Princess Sophia's Precedence Act 1711
- Parliament of Great Britain
- Long title: An Act for settling the Precedence of the most Excellent Princess Sophia Electress and Dutchess Dowager of Hanover of the Elector Her Son and of the Electoral Prince the Duke of Cambridge.
- Citation: 10 Ann. c. 8; 10 Ann. c. 4;
- Territorial extent: Great Britain

Dates
- Royal assent: 9 February 1712
- Commencement: 7 December 1711

Other legislation
- Relates to: Act of Settlement 1701

Status: Current legislation

Text of statute as originally enacted

Revised text of statute as amended

Text of the Princess Sophia's Precedence Act 1711 as in force today (including any amendments) within the United Kingdom, from legislation.gov.uk.
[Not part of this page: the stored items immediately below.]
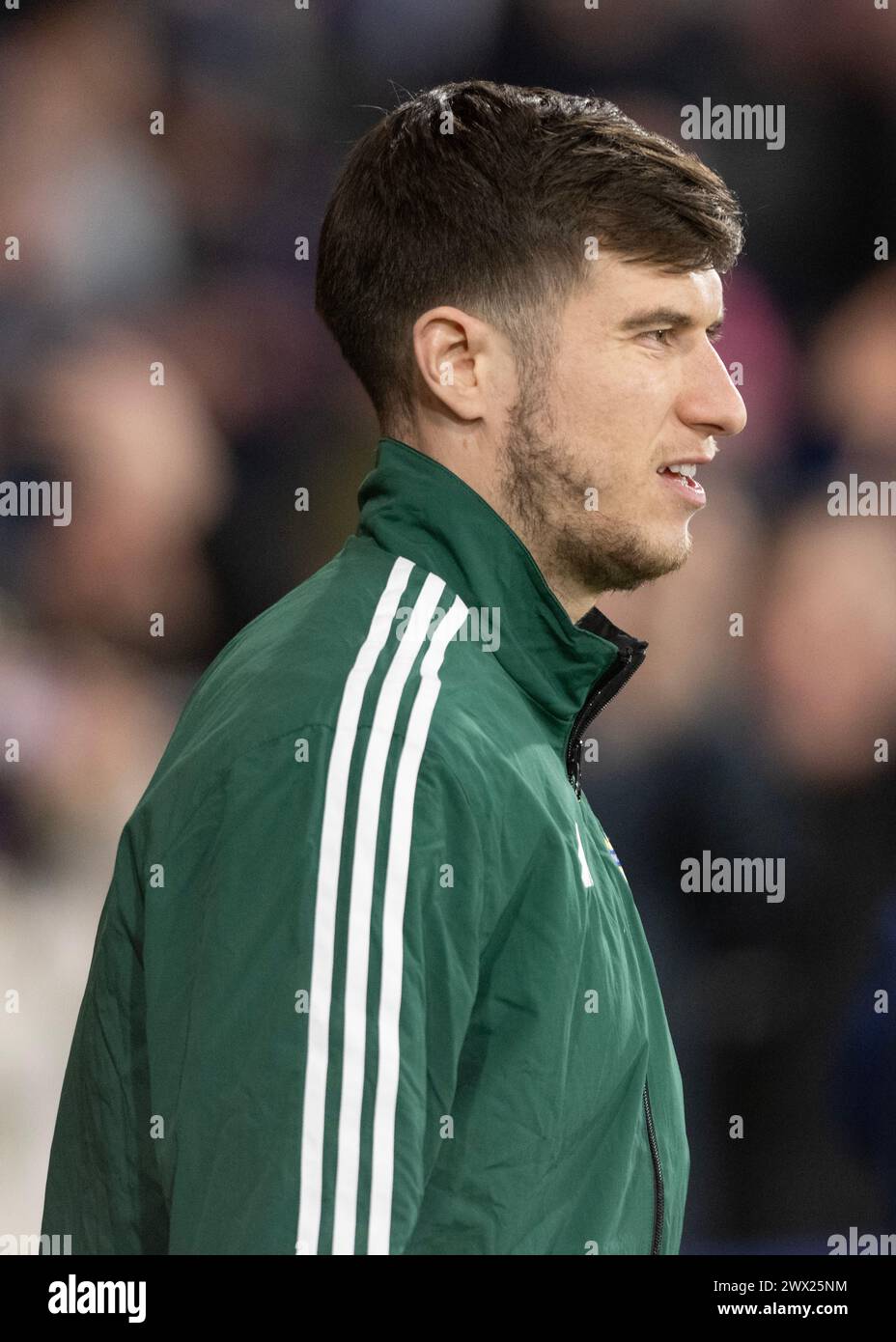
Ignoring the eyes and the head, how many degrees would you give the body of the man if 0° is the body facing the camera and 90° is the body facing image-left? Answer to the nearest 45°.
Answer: approximately 270°

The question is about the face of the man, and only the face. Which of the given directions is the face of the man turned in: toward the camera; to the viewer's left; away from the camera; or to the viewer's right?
to the viewer's right
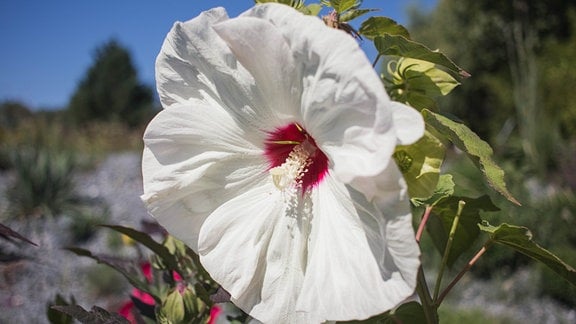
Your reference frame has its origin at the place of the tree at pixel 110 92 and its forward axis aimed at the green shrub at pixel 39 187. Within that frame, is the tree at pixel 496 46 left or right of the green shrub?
left

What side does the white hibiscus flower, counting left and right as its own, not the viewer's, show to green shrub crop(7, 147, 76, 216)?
back

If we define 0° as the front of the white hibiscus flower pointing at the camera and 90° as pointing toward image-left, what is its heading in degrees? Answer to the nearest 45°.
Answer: approximately 0°

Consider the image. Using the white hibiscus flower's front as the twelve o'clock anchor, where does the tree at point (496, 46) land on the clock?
The tree is roughly at 7 o'clock from the white hibiscus flower.

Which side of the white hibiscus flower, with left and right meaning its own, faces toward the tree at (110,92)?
back

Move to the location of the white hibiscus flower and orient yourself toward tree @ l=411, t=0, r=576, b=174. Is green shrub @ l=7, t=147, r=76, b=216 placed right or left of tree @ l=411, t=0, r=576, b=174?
left
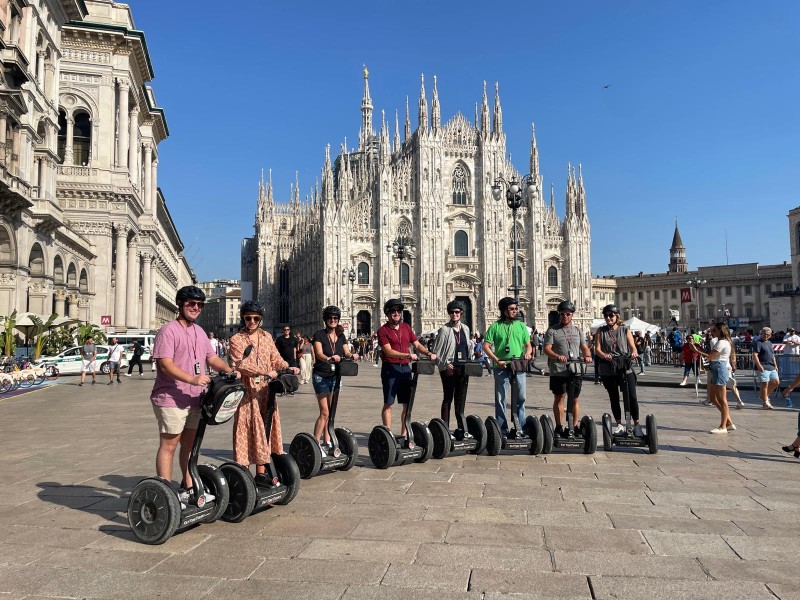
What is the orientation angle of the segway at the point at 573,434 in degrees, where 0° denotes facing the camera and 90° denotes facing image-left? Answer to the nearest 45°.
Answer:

= Princess Sophia's Precedence Act 1711 =

Act of the Parliament of Great Britain

The Princess Sophia's Precedence Act 1711 (10 Ann. c. 8) is an act of the Parliament of Great Britain.

It reiterated the Act of Settlement 1701 (12 & 13 Will. 3. c. 2) that the line of succession to the British throne, in the absence of any children of Queen Anne, passed directly to Electress Sophia of Hanover and "the heirs of her body being Protestants". As such, Sophia was heir presumptive, followed by her children.

This being so, it provided that the formal order of precedence be modified to reflect this; Sophia was given precedence after Queen Anne, followed by her son George; any other Protestant heirs of Sophia were to take precedence before the Archbishop of Canterbury, the great officers of state, and the nobility, effectively ranking them with the royal family.

As of 2025, the act was wholly in force in Great Britain.